Over the course of his life, John has moved on from a lot of things. Now 60 years old, John has battled diabetes since the age of 10. A workplace accident nearly blinded him. He’s had acute kidney disease, which resulted in dialysis and ultimately a kidney and pancreas transplant. He’s also had three strokes, a triple bypass, and in 2016 a diabetes-related infection led to the removal below the knee of one of his legs. Two years later, another infection cost him the other leg.

Which brings us to the story about him hitting golf balls just four days after getting the new leg. No question, John is an unusual guy, very motivated, with an uncommonly positive attitude. But he also credits his rehab team at Providence Healthcare for making that golf session possible.

“Providence was so great. I had been rehabbing there since losing the first leg, and they knew I wanted to keep playing golf. So when they heard that the second leg had to come off, they designed my entire therapy program around golf. Everything I was doing, stretching, twisting, balancing – it was all getting me ready to swing a golf club.”
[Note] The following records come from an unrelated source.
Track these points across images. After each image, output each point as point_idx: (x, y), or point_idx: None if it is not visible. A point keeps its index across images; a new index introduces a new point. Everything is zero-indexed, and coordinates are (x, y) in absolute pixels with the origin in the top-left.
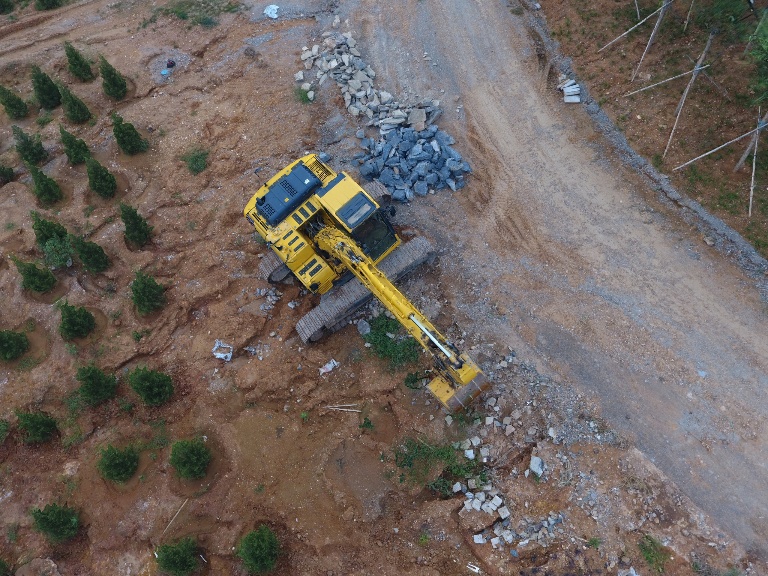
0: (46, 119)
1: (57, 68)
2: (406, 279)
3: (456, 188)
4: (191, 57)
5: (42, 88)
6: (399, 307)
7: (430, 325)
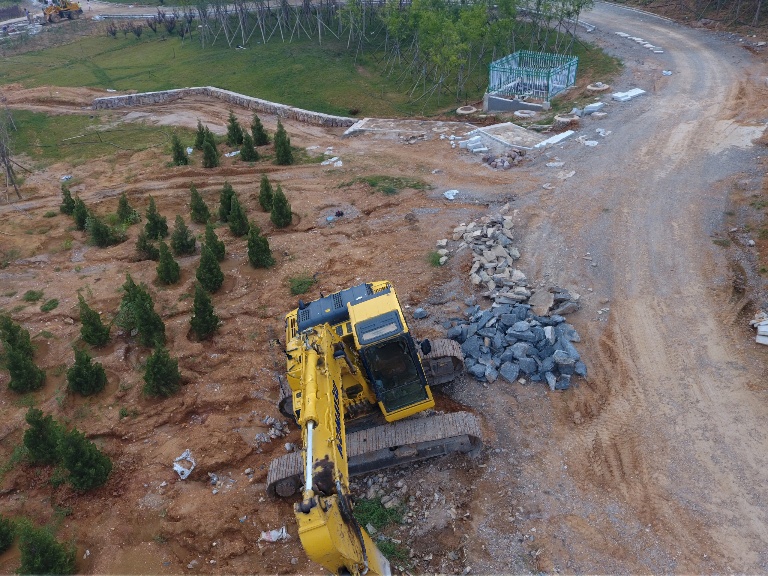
0: (214, 226)
1: (252, 197)
2: (430, 464)
3: (556, 387)
4: (360, 213)
5: (226, 202)
6: (305, 407)
7: (332, 450)
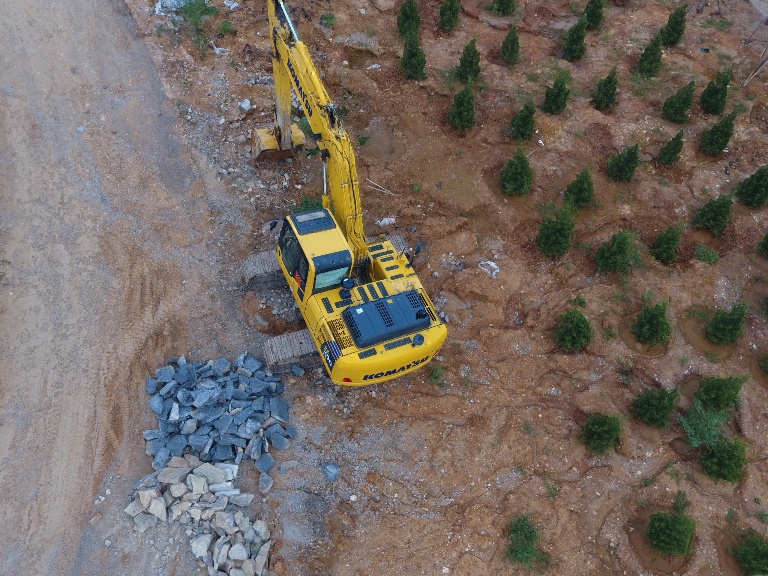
0: None
1: None
2: None
3: None
4: None
5: None
6: None
7: None
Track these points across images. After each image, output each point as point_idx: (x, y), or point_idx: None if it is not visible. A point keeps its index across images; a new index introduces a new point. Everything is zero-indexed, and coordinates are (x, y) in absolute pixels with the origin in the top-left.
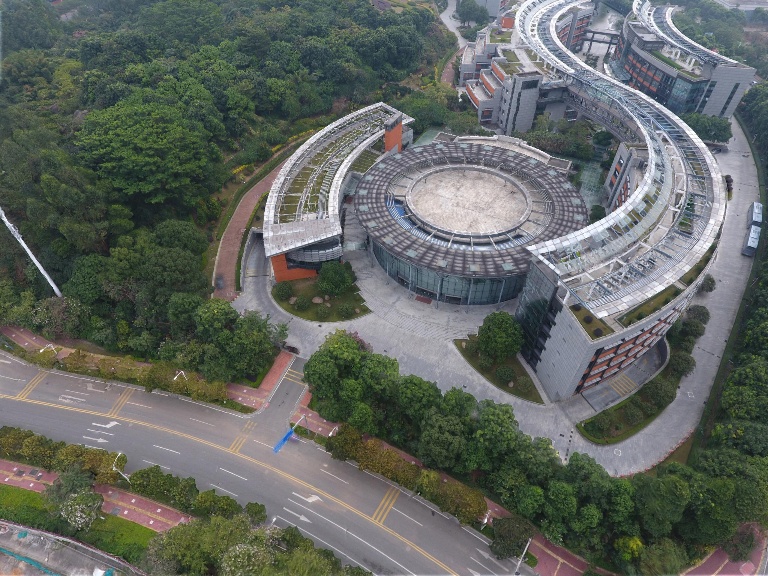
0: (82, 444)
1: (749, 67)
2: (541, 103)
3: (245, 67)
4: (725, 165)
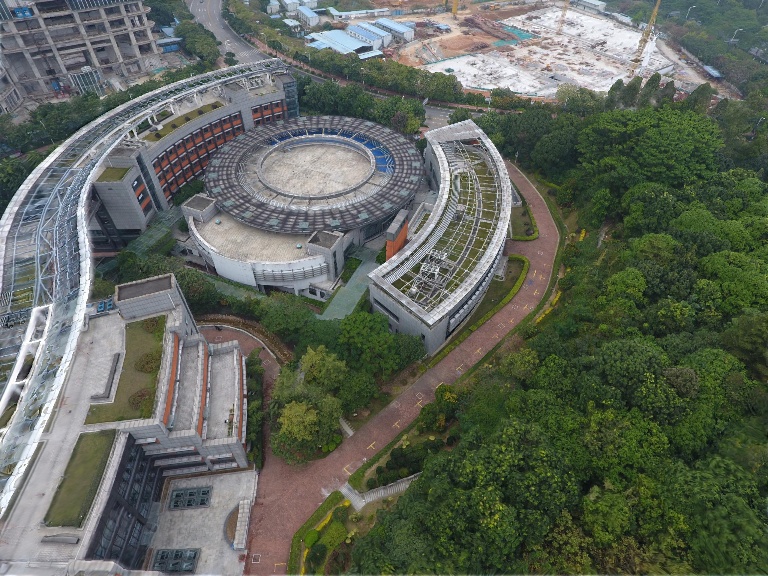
0: (517, 105)
1: None
2: None
3: None
4: None
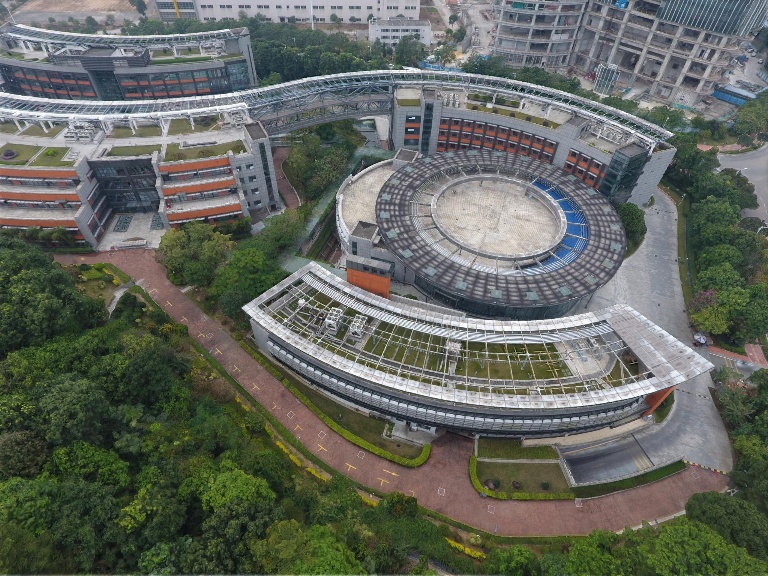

John has had many interactions with the health-care system over the course of his life. Some have been less than great, others have been really good. And his theory is that it comes down to communication. People talking to you. People listening to you.

“From the first day I went to Providence, the care has been fabulous. The nurses and doctors are great. Not once, ever, has anyone put me off, or ignored my questions. And they talk to me, not just about my therapy. They ask about my golf game, how my driving is going. They make me feel like they love working with me.”

Today, John is channeling what he has learned about patient care into helping other amputees. He discusses what they’re going through, how they’re feeling, the challenges they’re facing. And he pushes them a bit, to help them work through a problem. Just recently, he met an 82-year-old farmer who had lost his legs and was worried he’d never drive a tractor again. “Yeah, you will,” was John’s answer. He helped the man design a moveable set of stairs to climb into the tractor, and then back down again.

“Within three months, the farmer was spending the day on his tractor. At 82. I’m kind of proud to have helped with that.”